PROBLEM STATEMENT: Please write out every line of the items below exactly, leaving out the pictures.

Extracted records:
----------

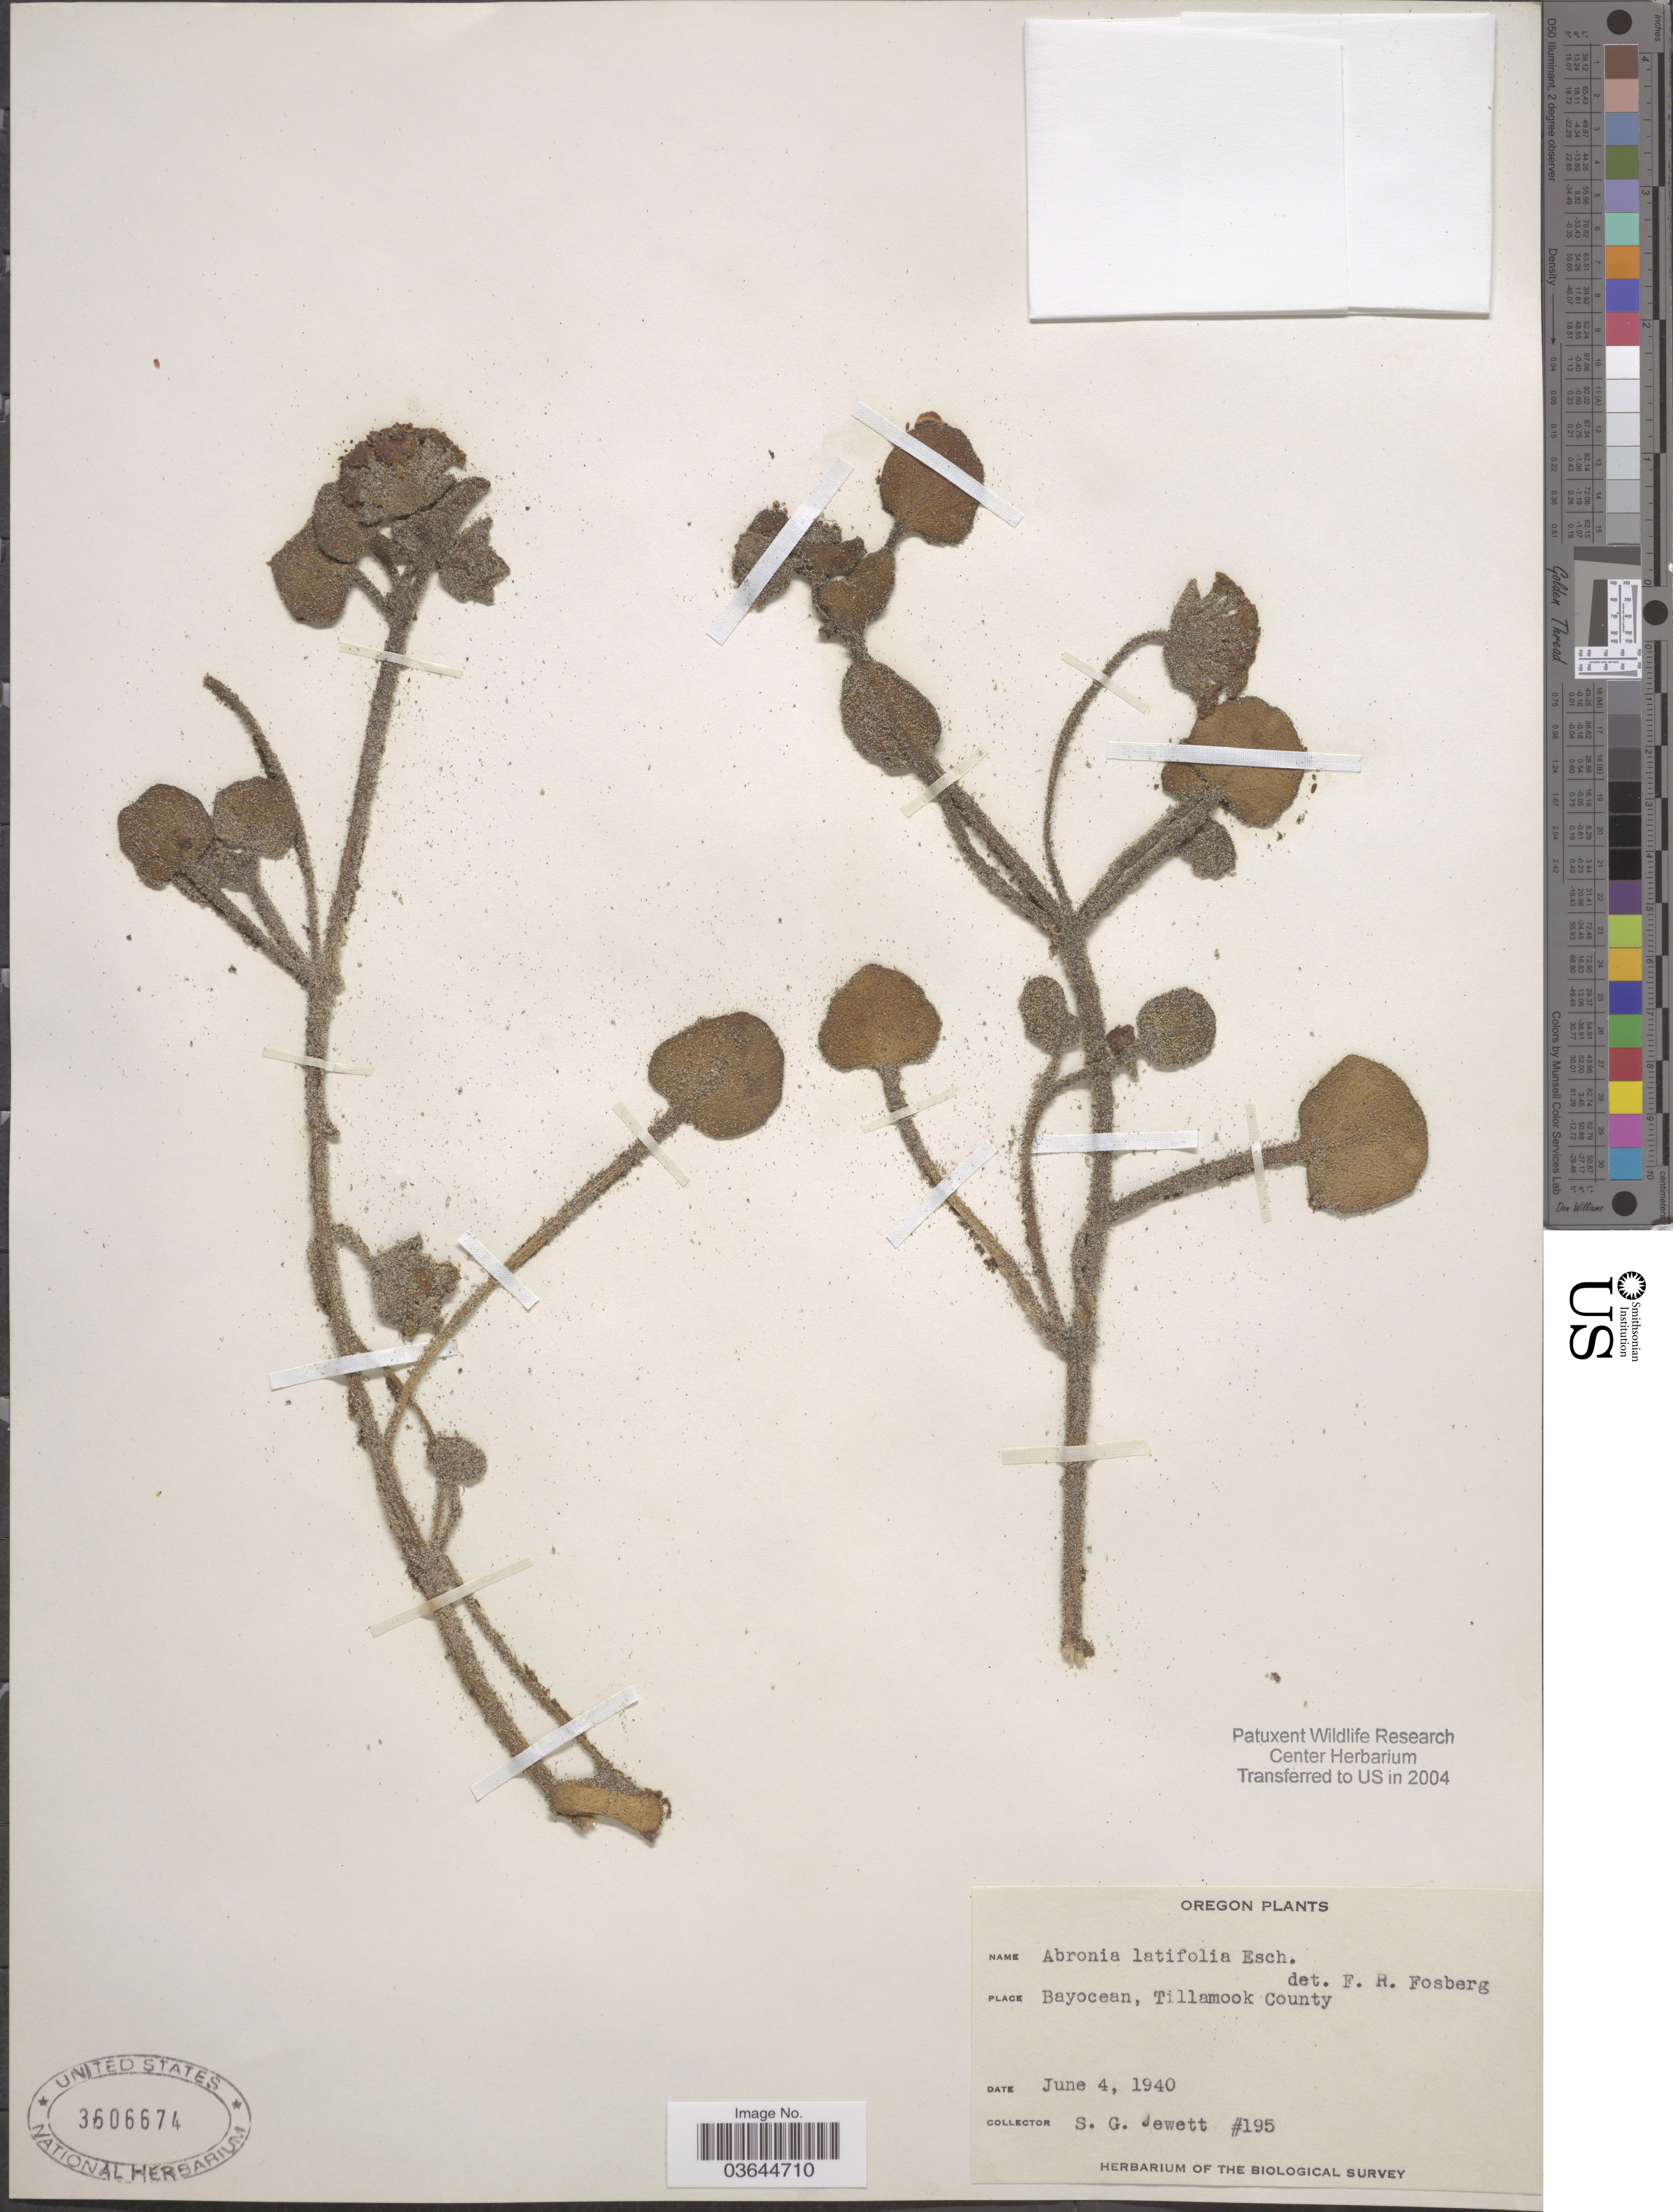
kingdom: Plantae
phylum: Tracheophyta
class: Magnoliopsida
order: Caryophyllales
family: Nyctaginaceae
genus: Abronia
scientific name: Abronia latifolia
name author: Eschsch.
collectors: S. Jewett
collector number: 195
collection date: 1940-06-04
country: United States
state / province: Oregon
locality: Bayocean, Tillamook County.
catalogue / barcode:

----------

REPLY TO THE TASK:
kingdom: Plantae
phylum: Tracheophyta
class: Magnoliopsida
order: Caryophyllales
family: Nyctaginaceae
genus: Abronia
scientific name: Abronia latifolia
name author: Eschsch.
collectors: S. Jewett
collector number: 195
collection date: 1940-06-04
country: United States
state / province: Oregon
locality: Bayocean, Tillamook County.
catalogue / barcode:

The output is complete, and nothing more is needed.